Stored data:
════
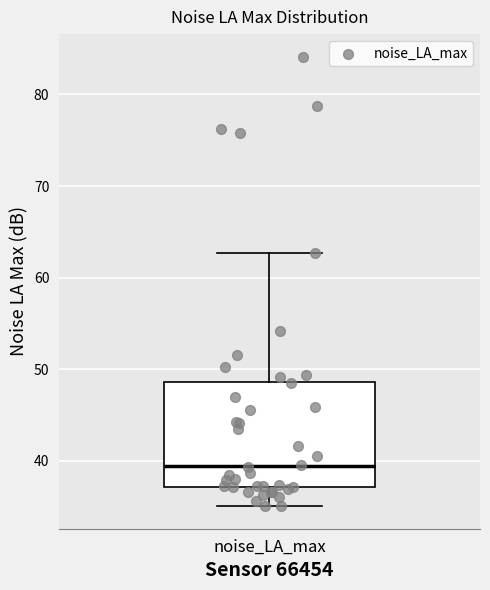

Where is the upper edge of the box for noise_LA_max on the y-axis? The values are not printed on the chart, so give them approximately, as read against the axis.

49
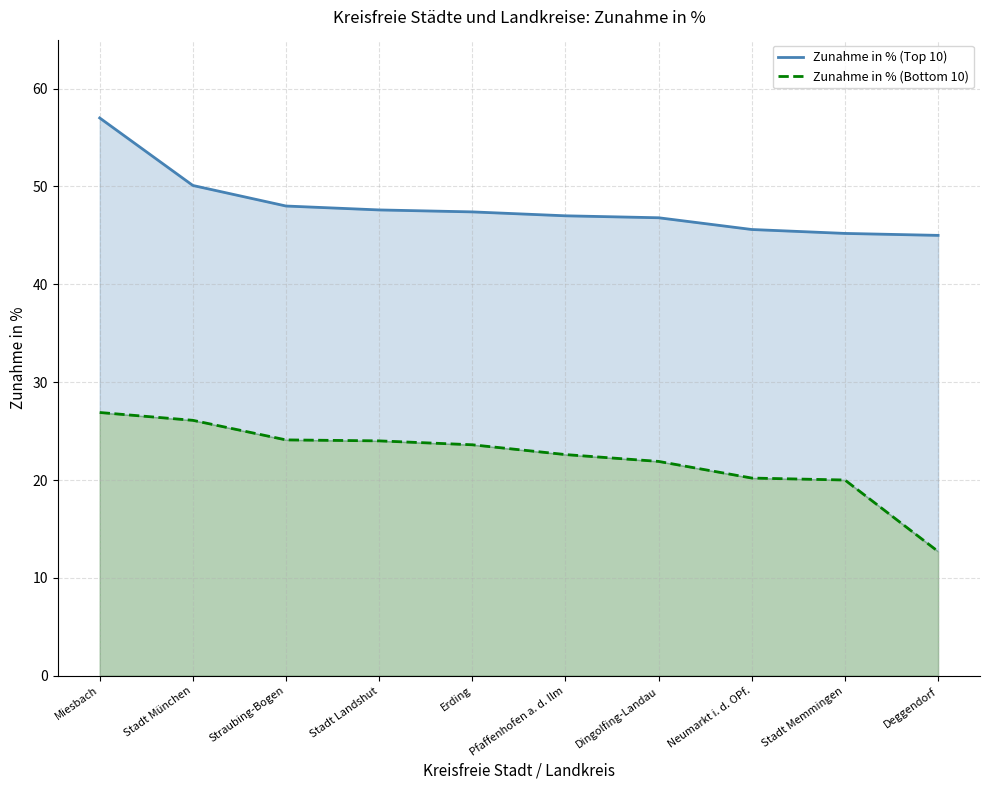

Which category has the lowest value in the Zunahme in % (Bottom 10) series?

Deggendorf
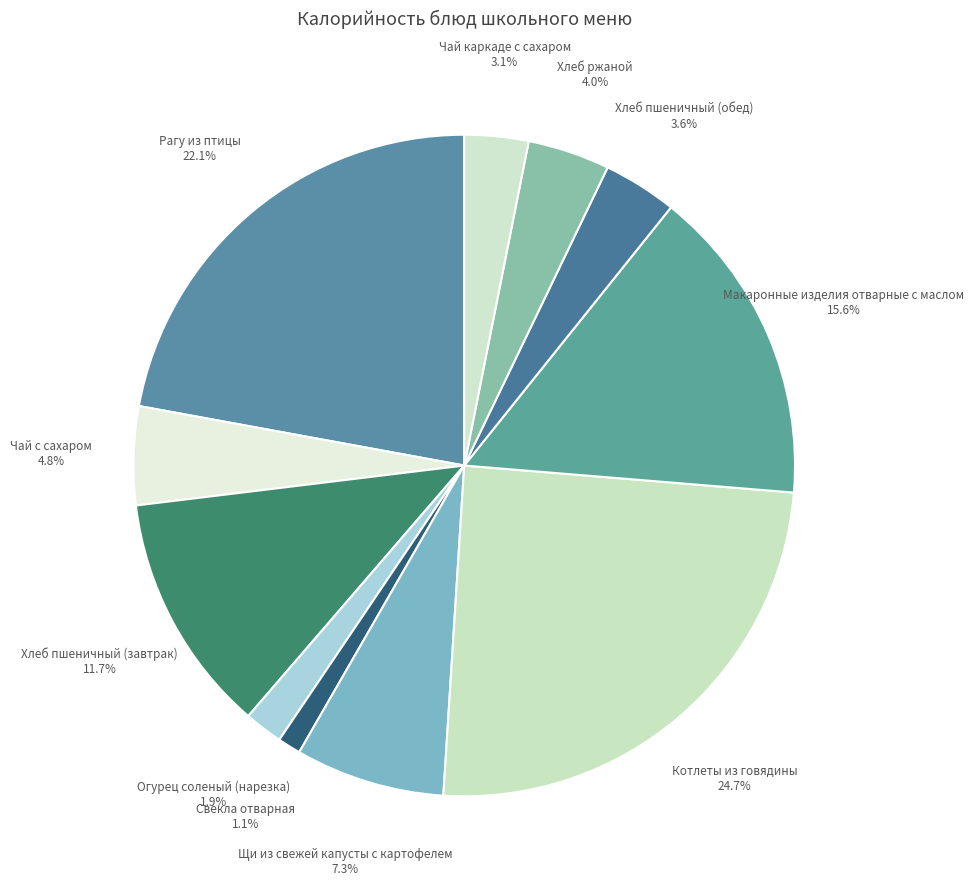

How many segments does this pie chart have?

11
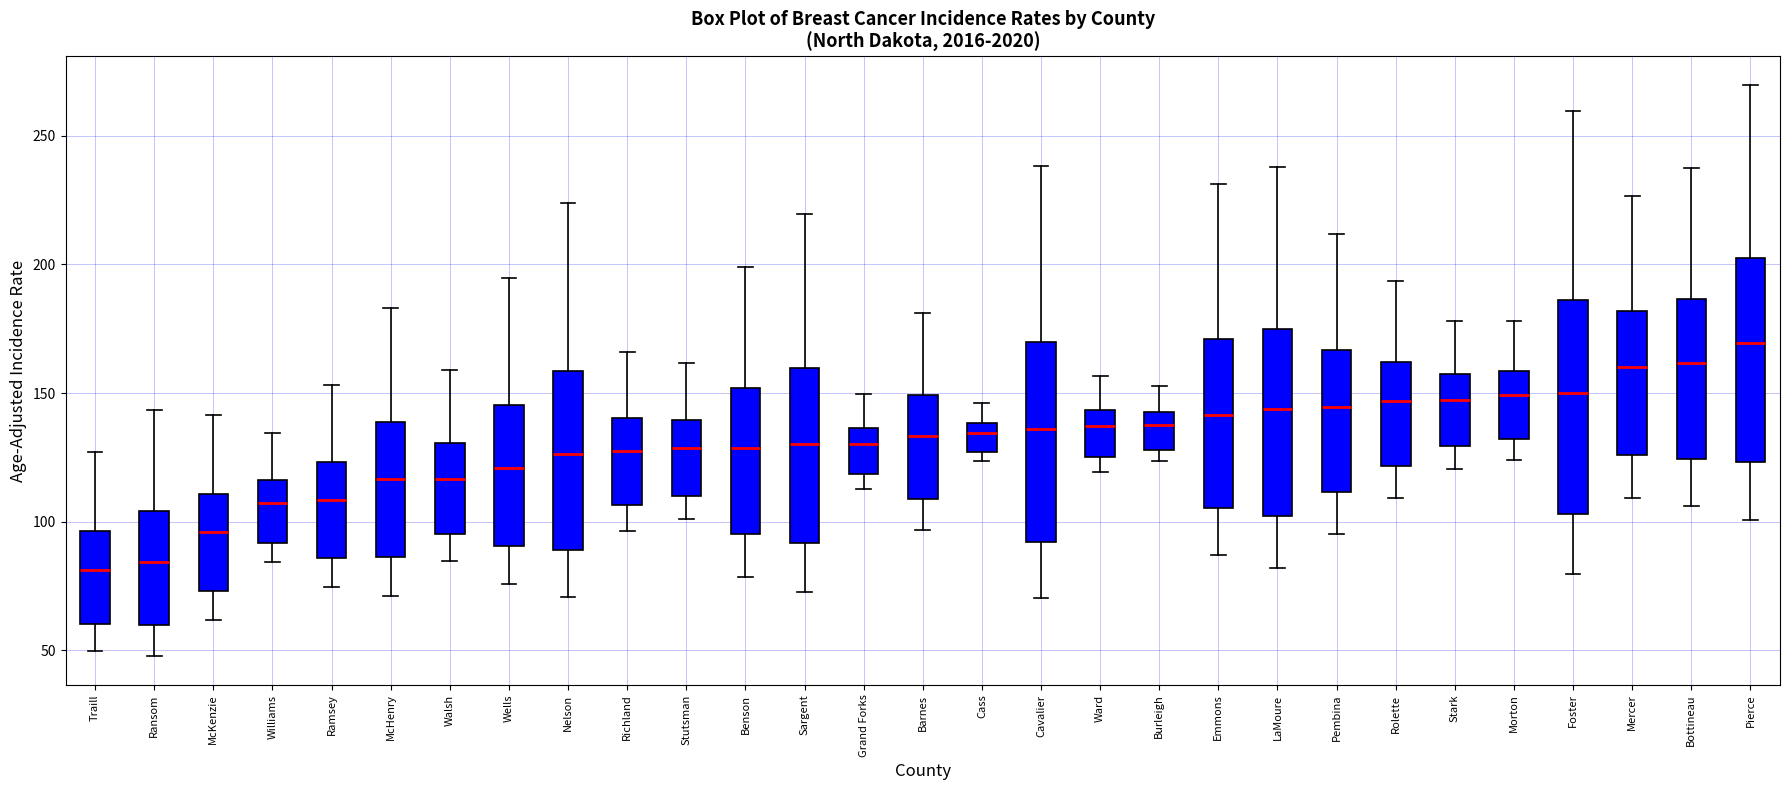

Where is the upper edge of the box for Pembina on the y-axis? The values are not printed on the chart, so give them approximately, as read against the axis.

165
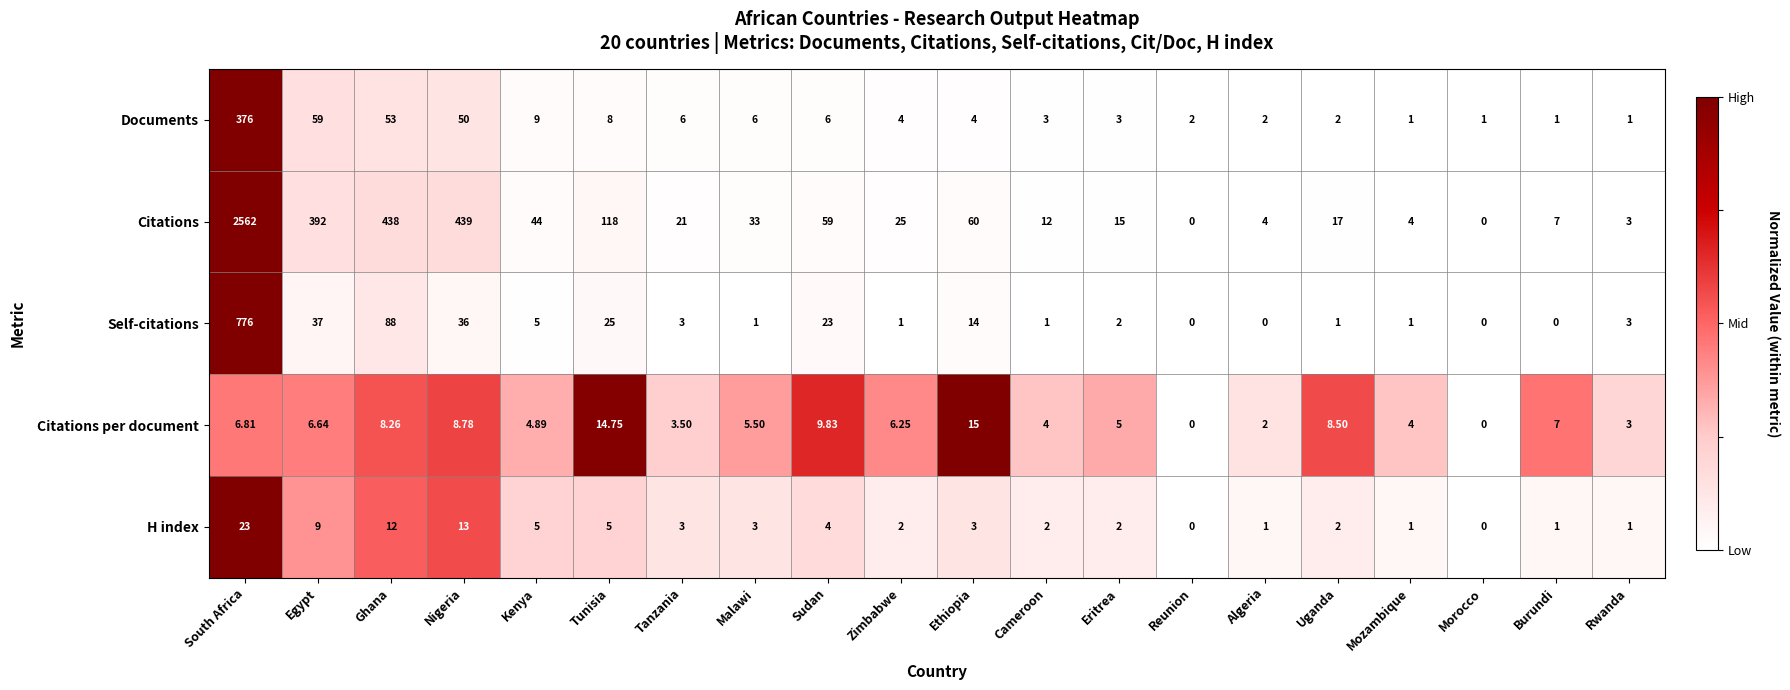

At which category does the chart reach its peak across all series?

South Africa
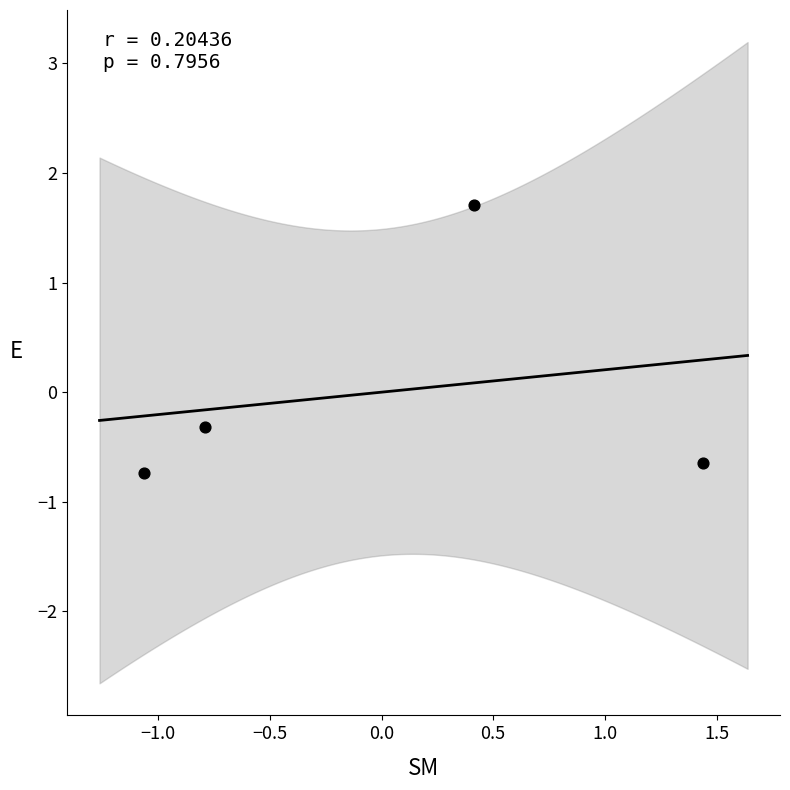

What is the range of X values (max minus min)?

2.5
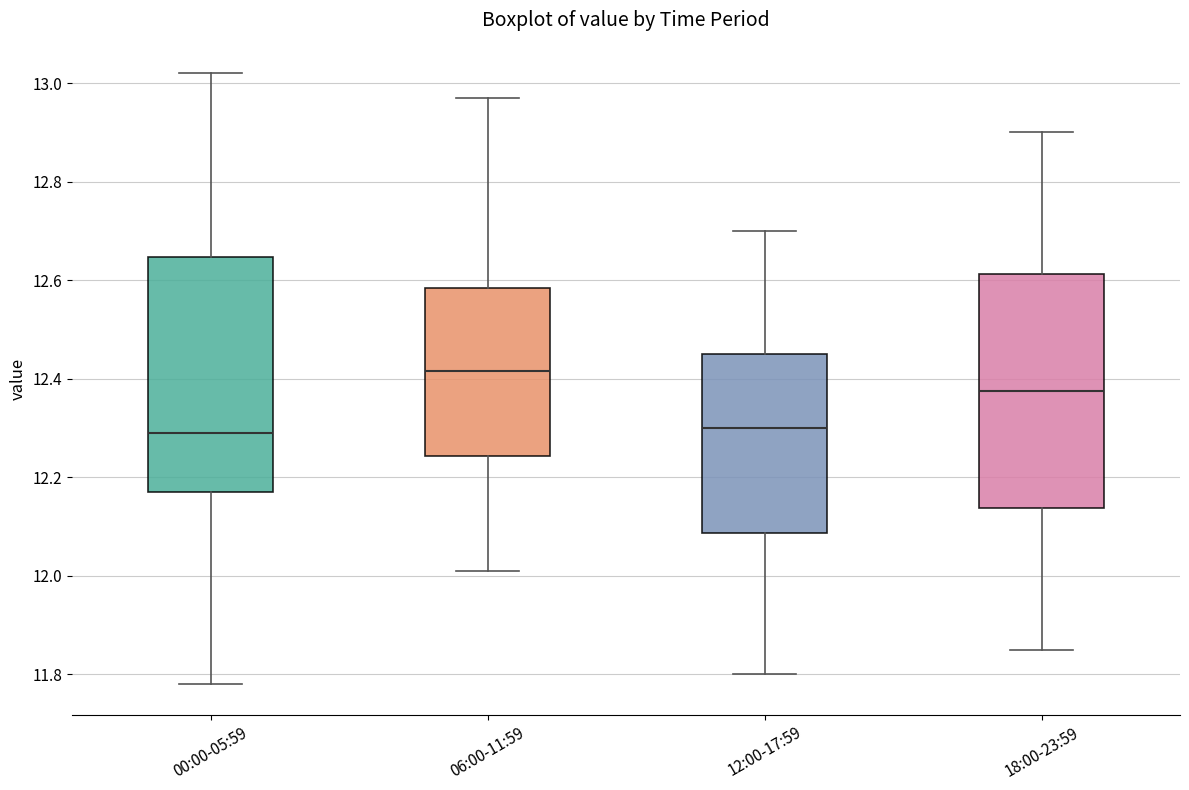

Reading left to right, read every box against the y-axis: the position of its median line, the range the box covers, and the ends of its whiskers. The values are not printed on the chart, so give them approximately, as read against the axis.

00:00-05:59: median 12.30, box 12.18 to 12.64, whiskers 11.78 to 13.02
06:00-11:59: median 12.42, box 12.24 to 12.58, whiskers 12.02 to 12.98
12:00-17:59: median 12.30, box 12.08 to 12.46, whiskers 11.80 to 12.70
18:00-23:59: median 12.38, box 12.14 to 12.62, whiskers 11.86 to 12.90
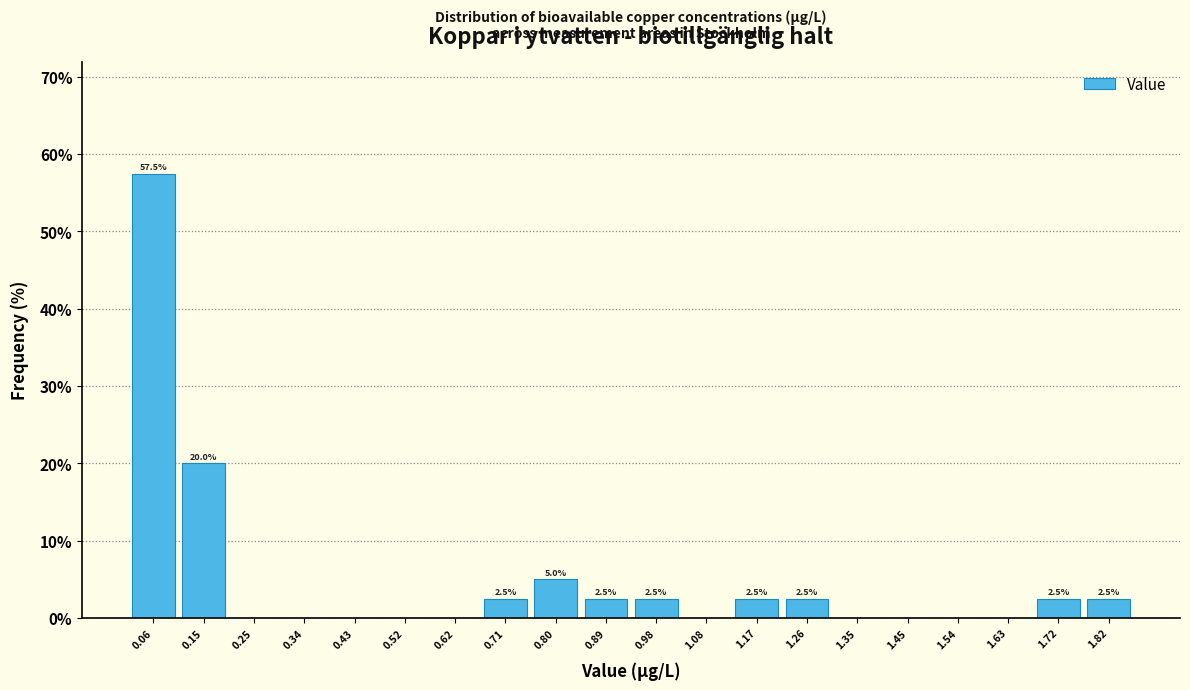

Which range on the x-axis has the tallest bar?

0.01 to 0.11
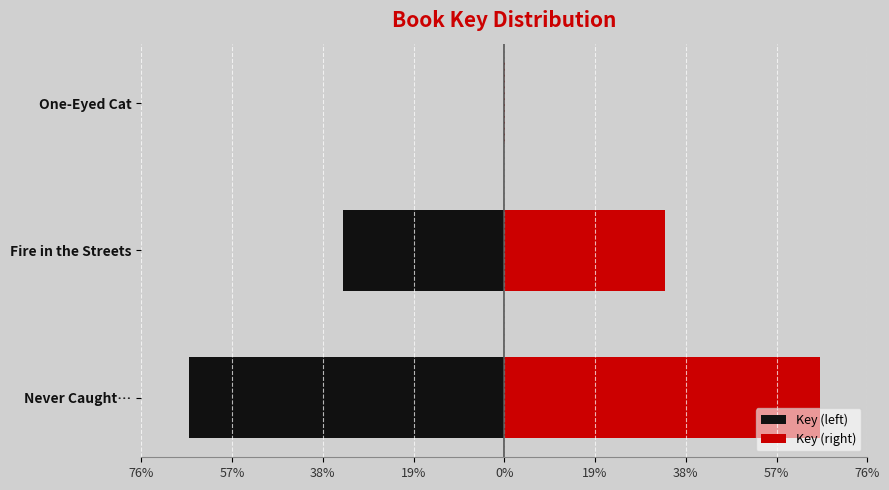

How many values in the Key (right) series exceed 33?

2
════
**Try it**
Return all of the data above verbatim, leaving out the pictures.

**Result of the task**
Where is the upper edge of the box for noise_LA_max on the y-axis? The values are not printed on the chart, so give them approximately, as read against the axis.

49

Which category has the lowest value in the Zunahme in % (Bottom 10) series?

Deggendorf

How many segments does this pie chart have?

11

Where is the upper edge of the box for Pembina on the y-axis? The values are not printed on the chart, so give them approximately, as read against the axis.

165

At which category does the chart reach its peak across all series?

South Africa

What is the range of X values (max minus min)?

2.5

Reading left to right, read every box against the y-axis: the position of its median line, the range the box covers, and the ends of its whiskers. The values are not printed on the chart, so give them approximately, as read against the axis.

00:00-05:59: median 12.30, box 12.18 to 12.64, whiskers 11.78 to 13.02
06:00-11:59: median 12.42, box 12.24 to 12.58, whiskers 12.02 to 12.98
12:00-17:59: median 12.30, box 12.08 to 12.46, whiskers 11.80 to 12.70
18:00-23:59: median 12.38, box 12.14 to 12.62, whiskers 11.86 to 12.90

Which range on the x-axis has the tallest bar?

0.01 to 0.11

How many values in the Key (right) series exceed 33?

2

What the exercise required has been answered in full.